Clampdowns on Online Dissent in Modi’s India

by mayukh sen

Devu Chodankar, a 31 year-old resident of Goa, lived through the 2002 Gujarat pogrom. The pogrom, ignited by riots throughout the Indian state of Gujarat, was a three-day period during which nearly 1,000 people, the majority of them Muslim, died due to intercommunal violence.

Narendra Modi, India’s freshly-elected Prime Minister, was Gujarat’s chief minister during this traumatic period in the state’s history; some accuse him of inciting the riots. In the run-up to India’s general elections in March, Chodankar posted on Facebook that he feared Modi’s potential victory would signal an “imminent threat of Holocaust as it happened in Gujarat” for Goa’s sizable Christian minority.

Narendra D Modi
Prime Minister Narenda Modi, via Wikimedia Commons.
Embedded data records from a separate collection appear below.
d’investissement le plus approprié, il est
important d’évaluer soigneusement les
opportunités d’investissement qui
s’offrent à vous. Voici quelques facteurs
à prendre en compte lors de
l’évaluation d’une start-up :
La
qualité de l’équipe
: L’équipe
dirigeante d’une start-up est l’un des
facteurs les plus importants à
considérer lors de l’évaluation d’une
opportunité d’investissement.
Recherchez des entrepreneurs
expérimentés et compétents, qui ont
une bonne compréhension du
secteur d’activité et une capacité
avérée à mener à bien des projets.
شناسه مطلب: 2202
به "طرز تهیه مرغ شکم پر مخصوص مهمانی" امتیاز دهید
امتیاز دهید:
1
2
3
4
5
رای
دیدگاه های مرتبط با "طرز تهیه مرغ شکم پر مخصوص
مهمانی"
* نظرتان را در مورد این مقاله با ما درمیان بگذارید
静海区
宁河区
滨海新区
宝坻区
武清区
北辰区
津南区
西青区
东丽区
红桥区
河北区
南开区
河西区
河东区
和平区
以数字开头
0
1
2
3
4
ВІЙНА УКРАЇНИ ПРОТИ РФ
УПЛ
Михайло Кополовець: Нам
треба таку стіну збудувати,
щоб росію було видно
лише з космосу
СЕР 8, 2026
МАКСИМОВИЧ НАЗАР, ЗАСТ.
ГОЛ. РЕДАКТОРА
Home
It’s a post that could land Chodankar in jail. Atul Pai Kane, vocal supporter of Modi’s Bharatiya Janata Party (BJP), got word of the Facebook post and reported it to Goan police. The police force’s cyber branch then transferred the case to the cyber crimes division. Kane claimed that Chodankar’s posts were aimed at inciting “communal disharmony,” insisting that he wasn’t targeting the posts simply because they were anti-BJP in nature. The post, Kane argued, was in violation of India’s Penal Code, which criminalizes the “promotion of enmity between different groups on grounds of religion, race, place of birth, residence, and language,” as well as the Information Technology Act, which punishes the distribution of messages that can be deemed offensive or false.

After being summoned to Goan courts twice in May, Chodankar was refused anticipatory bail. The Goan police have since been hunting Chodankar, who has since fled Goa to evade arrest, to investigate what was behind his comments—whether there truly was an attempt to disrupt communal and social harmony.

Election Dates Of Indian General Election, 2014

Map of India's 2014 General Election, via  Wikimedia Commons.

Ritika Kayal, writing in Foreign Policy earlier this month, questions whether the political rhetoric espoused by Modi’s government accurately matches realities for netizens in the world’s biggest democracy. Distorted photos of Hindu warrior King Shivaji, likened to late Shiv Sena leader Bal Thackeray, were posted to Facebook last month; they have led to violent and intense citizen protests in Pune, resulting in the death of at least one person unconnected to the original Facebook post. In late May, five students who distributed a WhatsApp image of Modi’s fictional, imagined funeral were interrogated by police forces; one of the offending students was detained.

Kayal notes that Modi occupies something of a powerful, symbolic place within the Indian national imagination. Many Indian citizens see Modi as a more active go-getter who will orient India towards a more economically prosperous period, in contrast to his more passive and reticent predecessor Manmohan Singh. Observers like Kayal suspect that the overwhelming sense of national pride – one that has washed over the country since Modi’s election – may implicitly be creating a culture in which citizens are discouraged from speaking any sort of ill of their new leader.

Modi, who has championed free speech before, has remained silent on the incidents thus far, prompting criticism from media freedom and civil society activists in India, who in a statement released earlier this month called upon the Prime Minister to “respect the right of citizens' to express their thoughts and views, guaranteed by the Constitution of India, without fear of retribution.”